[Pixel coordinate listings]

+ + + + + + +

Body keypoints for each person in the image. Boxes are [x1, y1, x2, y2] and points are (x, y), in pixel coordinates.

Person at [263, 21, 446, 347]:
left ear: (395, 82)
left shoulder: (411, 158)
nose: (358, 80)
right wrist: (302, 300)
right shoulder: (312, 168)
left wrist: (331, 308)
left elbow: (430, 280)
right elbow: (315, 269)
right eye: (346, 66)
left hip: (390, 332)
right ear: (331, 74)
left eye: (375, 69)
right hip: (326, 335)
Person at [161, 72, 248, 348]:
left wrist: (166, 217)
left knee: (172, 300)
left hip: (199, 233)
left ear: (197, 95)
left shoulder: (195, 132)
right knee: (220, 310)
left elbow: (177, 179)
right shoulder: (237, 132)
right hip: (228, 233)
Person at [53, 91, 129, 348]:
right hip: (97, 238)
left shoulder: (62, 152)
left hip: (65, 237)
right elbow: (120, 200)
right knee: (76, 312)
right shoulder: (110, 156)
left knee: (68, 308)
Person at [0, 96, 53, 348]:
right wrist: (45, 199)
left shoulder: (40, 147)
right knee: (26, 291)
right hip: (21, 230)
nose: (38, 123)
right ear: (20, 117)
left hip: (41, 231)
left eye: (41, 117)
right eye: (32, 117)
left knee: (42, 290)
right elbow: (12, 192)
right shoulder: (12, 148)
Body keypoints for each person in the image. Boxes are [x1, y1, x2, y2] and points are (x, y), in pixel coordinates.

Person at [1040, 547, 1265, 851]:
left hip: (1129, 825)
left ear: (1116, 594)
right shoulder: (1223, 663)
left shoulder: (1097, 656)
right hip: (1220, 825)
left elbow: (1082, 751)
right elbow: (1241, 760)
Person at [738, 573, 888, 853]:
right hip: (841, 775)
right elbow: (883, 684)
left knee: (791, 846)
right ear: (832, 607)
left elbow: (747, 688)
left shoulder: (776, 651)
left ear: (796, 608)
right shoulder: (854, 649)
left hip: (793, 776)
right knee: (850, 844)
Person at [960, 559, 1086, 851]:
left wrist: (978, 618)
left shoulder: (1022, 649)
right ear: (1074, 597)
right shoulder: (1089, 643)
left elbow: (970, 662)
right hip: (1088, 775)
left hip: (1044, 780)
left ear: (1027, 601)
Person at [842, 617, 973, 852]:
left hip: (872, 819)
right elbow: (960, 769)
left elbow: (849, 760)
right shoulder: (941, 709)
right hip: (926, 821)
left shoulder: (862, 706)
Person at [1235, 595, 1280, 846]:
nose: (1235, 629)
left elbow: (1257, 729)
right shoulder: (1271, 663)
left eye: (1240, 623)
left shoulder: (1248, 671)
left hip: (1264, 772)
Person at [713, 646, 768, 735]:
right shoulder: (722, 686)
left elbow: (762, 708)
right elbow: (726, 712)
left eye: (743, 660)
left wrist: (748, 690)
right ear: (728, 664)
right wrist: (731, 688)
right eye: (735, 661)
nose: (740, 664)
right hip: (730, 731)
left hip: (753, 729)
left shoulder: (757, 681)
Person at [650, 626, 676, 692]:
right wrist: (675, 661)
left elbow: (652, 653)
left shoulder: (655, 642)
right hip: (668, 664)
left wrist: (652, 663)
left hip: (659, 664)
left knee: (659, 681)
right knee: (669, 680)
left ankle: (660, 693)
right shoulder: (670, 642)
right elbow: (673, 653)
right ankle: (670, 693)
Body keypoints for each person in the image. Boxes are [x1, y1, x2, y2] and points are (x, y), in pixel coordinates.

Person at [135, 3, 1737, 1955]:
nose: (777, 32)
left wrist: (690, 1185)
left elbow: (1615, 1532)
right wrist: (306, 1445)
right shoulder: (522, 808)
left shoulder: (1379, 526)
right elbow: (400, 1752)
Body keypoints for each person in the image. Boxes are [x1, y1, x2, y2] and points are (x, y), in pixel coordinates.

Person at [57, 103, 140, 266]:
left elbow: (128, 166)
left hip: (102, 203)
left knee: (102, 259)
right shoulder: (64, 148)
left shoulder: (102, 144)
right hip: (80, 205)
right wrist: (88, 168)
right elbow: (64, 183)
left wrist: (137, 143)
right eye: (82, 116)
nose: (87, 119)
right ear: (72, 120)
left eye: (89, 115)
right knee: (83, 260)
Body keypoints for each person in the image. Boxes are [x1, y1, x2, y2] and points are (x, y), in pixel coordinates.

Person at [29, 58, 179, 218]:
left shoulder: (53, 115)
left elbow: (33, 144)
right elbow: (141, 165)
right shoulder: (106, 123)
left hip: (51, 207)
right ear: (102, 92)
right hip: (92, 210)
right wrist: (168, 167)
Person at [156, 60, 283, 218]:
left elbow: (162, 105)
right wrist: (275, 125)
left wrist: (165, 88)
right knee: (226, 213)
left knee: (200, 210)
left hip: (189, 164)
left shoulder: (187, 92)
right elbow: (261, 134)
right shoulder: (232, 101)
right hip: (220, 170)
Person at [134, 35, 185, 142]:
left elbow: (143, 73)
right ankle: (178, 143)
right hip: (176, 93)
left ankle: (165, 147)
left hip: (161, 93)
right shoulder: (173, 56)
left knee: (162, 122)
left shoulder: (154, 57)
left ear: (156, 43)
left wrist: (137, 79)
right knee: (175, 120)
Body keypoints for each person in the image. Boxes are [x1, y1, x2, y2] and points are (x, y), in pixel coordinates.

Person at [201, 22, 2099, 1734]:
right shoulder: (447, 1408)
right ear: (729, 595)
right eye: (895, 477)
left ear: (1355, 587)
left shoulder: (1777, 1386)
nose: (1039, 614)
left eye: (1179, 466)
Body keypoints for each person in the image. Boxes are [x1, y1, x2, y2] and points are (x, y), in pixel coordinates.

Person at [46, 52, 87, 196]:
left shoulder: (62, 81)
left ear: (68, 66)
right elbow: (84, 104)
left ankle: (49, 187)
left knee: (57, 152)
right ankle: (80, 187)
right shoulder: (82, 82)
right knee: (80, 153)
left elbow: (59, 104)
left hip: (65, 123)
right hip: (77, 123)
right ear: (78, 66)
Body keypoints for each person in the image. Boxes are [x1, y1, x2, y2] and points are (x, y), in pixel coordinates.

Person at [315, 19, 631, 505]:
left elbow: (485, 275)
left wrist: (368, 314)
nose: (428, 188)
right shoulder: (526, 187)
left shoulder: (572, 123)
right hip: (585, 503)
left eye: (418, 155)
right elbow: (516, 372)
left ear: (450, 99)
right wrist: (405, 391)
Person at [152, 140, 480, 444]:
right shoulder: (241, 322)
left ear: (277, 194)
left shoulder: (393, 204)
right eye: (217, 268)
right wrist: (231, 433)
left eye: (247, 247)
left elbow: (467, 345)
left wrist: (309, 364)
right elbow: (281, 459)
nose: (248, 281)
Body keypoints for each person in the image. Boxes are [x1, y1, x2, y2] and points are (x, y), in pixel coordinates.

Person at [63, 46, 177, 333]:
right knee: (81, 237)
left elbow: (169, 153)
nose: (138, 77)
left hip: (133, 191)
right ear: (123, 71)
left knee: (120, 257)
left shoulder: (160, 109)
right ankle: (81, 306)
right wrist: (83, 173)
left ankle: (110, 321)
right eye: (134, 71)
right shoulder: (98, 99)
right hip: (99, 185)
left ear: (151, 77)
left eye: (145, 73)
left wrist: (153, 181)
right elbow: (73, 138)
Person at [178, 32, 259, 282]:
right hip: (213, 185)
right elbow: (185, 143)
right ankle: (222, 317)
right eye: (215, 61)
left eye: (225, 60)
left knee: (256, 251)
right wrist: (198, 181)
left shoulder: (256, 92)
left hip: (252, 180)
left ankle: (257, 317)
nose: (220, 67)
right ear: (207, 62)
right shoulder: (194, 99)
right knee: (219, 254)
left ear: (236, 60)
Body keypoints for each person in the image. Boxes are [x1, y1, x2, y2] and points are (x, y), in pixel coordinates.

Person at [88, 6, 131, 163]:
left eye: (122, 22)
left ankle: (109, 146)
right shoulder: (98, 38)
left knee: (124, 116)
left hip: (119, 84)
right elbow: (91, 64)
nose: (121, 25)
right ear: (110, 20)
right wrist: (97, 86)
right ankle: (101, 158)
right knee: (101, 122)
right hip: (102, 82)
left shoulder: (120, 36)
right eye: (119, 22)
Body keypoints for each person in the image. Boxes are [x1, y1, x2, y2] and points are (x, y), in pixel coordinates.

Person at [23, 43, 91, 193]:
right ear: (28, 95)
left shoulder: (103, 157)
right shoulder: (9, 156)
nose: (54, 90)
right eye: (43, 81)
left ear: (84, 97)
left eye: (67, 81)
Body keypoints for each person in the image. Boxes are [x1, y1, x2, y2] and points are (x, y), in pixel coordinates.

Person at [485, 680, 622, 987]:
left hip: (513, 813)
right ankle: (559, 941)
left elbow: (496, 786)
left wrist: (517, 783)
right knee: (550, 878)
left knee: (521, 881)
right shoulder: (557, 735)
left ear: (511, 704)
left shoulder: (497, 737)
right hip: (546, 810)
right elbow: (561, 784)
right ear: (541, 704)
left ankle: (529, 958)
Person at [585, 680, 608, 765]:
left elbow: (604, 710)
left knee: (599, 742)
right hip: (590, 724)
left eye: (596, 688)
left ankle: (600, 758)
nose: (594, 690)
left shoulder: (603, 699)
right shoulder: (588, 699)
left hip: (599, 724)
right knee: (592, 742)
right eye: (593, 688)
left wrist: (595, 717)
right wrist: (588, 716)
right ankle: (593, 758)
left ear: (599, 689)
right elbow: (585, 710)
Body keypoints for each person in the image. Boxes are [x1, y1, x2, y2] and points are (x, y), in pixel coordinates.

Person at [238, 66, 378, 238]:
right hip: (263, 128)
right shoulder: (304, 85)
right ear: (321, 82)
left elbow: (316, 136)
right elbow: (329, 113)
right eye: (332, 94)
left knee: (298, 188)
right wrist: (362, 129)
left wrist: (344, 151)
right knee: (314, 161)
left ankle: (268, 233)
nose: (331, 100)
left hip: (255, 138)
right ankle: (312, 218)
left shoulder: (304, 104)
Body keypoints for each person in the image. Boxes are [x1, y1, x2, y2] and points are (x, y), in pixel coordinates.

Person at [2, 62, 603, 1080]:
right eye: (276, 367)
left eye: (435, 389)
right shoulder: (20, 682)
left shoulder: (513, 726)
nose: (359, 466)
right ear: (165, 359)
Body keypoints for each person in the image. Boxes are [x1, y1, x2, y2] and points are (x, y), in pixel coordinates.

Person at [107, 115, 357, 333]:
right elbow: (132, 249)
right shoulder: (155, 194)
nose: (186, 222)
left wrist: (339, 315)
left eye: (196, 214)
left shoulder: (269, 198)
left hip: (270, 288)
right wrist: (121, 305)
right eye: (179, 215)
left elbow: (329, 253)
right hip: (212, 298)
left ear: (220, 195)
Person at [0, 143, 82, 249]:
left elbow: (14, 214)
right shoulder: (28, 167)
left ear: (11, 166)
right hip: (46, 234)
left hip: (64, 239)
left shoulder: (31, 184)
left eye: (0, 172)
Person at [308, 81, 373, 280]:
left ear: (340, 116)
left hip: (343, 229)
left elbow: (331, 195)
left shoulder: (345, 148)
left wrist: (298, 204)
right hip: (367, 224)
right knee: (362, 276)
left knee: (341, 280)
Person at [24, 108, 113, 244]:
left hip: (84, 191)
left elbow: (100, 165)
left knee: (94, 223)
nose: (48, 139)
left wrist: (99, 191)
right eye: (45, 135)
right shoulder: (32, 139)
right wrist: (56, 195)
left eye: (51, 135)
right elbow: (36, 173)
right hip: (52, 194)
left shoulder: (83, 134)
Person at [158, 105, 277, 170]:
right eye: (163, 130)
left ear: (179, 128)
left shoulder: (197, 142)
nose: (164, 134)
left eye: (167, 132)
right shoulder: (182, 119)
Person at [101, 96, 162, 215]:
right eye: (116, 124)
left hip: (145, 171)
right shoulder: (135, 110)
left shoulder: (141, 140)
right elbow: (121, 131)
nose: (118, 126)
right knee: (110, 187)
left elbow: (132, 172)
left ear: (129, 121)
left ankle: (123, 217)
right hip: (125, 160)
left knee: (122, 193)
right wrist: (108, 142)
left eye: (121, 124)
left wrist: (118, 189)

+ + + + + + +

From the records above, repeat exactly the lines from the one with "left shoulder: (53, 115)" through the one with "left knee: (200, 210)", both included.

left shoulder: (53, 115)
left elbow: (33, 144)
right elbow: (141, 165)
right shoulder: (106, 123)
left hip: (51, 207)
right ear: (102, 92)
right hip: (92, 210)
right wrist: (168, 167)
Person at [156, 60, 283, 218]:
left elbow: (162, 105)
right wrist: (275, 125)
left wrist: (165, 88)
right knee: (226, 213)
left knee: (200, 210)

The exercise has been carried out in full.